ECLI:NL:RBZWB:2019:6035
Rechtbank Zeeland-West-Brabant
- Rekestprocedure
- mr. van Oijen
- Rechtspraak.nl
Afwijzing verzoek om vervangende toestemming voor verhuizing met minderjarige kinderen
In deze zaak heeft de rechtbank Zeeland-West-Brabant op 16 december 2019 uitspraak gedaan in een rekestprocedure betreffende een verzoek van de vrouw om vervangende toestemming voor een verhuizing met haar kinderen naar een nieuwe woonplaats. De rechtbank heeft het verzoek afgewezen, omdat zij van oordeel is dat het niet in het belang van de kinderen is om te verhuizen.

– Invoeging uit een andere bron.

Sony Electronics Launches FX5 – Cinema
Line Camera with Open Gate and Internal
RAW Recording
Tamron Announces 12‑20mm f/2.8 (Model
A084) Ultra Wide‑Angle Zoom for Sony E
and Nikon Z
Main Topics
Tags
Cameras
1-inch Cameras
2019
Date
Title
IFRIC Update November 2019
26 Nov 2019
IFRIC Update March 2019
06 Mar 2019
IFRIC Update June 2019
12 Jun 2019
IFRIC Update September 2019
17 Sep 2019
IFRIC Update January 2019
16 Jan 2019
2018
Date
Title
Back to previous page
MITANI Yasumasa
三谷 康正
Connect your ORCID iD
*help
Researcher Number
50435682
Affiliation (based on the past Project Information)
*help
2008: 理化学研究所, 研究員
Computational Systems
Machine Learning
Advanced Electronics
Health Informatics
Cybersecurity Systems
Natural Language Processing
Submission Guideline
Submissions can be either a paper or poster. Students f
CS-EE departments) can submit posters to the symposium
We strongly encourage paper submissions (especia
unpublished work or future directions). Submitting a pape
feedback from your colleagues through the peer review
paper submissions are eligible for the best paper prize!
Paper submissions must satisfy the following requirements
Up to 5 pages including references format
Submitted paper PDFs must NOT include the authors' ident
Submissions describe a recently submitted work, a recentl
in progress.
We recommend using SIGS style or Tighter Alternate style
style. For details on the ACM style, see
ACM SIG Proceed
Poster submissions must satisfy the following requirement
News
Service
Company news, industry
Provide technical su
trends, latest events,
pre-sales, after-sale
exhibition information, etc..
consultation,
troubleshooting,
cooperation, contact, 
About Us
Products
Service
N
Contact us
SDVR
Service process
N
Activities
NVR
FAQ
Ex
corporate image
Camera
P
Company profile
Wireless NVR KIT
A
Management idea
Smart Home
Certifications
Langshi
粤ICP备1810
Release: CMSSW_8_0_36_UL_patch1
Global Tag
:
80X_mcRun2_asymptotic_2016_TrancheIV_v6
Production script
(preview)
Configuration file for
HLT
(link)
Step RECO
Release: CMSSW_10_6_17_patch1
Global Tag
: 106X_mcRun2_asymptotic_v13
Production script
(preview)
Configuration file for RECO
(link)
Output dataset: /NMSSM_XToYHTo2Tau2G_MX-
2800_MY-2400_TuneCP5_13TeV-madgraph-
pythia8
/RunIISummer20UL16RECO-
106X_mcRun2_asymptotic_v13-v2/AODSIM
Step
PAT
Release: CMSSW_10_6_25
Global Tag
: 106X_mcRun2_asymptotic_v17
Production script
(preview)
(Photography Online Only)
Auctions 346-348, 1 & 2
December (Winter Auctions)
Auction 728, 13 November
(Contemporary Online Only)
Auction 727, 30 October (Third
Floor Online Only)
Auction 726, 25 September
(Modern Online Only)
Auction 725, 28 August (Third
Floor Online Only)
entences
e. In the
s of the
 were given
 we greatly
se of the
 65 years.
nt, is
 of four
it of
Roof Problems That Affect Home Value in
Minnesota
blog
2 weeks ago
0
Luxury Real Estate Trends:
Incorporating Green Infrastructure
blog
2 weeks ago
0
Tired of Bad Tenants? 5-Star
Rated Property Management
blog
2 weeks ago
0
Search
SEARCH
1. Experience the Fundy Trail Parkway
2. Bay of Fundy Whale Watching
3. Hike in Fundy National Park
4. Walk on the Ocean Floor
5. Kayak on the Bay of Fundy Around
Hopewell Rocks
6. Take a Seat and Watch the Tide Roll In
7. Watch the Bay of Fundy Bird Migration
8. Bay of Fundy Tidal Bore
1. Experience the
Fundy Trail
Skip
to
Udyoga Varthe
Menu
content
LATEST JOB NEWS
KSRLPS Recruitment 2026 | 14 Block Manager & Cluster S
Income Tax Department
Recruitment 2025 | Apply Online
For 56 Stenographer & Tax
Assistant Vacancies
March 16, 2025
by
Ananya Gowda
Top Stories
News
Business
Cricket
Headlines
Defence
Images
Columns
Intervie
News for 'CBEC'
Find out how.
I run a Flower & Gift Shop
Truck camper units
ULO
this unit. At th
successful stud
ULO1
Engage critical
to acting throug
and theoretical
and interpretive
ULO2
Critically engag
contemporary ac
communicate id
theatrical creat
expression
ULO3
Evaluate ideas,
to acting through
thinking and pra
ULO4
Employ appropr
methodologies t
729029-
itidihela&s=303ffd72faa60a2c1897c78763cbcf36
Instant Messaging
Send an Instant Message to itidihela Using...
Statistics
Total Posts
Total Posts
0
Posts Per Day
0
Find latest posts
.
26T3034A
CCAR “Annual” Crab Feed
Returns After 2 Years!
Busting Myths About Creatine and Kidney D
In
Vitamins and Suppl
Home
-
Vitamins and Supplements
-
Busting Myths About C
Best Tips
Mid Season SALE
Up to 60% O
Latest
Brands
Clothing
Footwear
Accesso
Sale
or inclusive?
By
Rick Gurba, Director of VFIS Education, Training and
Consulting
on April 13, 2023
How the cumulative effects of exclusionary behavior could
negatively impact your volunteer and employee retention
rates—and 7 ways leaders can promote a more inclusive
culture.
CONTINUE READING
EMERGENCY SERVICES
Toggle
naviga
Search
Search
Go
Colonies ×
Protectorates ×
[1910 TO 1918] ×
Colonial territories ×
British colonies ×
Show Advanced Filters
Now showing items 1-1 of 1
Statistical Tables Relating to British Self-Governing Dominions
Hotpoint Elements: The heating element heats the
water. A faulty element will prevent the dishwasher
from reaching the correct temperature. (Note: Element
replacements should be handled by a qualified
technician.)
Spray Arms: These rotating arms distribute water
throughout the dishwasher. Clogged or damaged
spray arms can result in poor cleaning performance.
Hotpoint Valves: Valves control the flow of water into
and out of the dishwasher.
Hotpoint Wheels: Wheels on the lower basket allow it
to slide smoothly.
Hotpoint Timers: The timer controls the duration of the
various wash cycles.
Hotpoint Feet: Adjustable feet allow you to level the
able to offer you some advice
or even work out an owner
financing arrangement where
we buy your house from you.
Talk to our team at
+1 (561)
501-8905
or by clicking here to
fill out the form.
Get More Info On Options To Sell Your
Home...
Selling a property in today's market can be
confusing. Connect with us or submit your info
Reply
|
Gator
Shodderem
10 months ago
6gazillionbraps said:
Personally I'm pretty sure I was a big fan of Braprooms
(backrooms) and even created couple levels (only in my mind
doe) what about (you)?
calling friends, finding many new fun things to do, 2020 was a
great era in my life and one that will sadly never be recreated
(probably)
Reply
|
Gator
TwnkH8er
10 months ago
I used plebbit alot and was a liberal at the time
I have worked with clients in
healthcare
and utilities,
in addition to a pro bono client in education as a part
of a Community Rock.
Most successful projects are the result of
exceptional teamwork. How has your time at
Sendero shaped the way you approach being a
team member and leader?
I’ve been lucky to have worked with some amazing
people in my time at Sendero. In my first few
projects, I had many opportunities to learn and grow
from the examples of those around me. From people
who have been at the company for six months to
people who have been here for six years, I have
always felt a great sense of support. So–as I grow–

De rechtbank heeft overwogen dat de kinderen hun sociale leven en contacten hebben opgebouwd in hun huidige woonplaats en dat een verhuizing naar een nieuwe omgeving een onzekere situatie voor hen met zich meebrengt. De rechtbank heeft daarbij ook de recente problematiek van de kinderen in aanmerking genomen, die volgens de jeugdbescherming is toegenomen. De vrouw heeft aangegeven dat zij naar de nieuwe woonplaats wil verhuizen om een nieuwe start te maken, maar de rechtbank is van mening dat de voordelen voor de vrouw niet opwegen tegen de mogelijke nadelen voor de kinderen. De rechtbank heeft benadrukt dat de persoonlijke problematiek van de kinderen zwaar weegt in deze beslissing en dat intensieve begeleiding voor hen noodzakelijk is. De rechtbank heeft daarnaast bepaald dat het hoofdverblijf van de minderjarige [naam minderjarige 1] bij de vrouw blijft, zolang zij in de huidige woonplaats verblijft. De proceskosten zijn gecompenseerd, zodat iedere partij de eigen kosten draagt.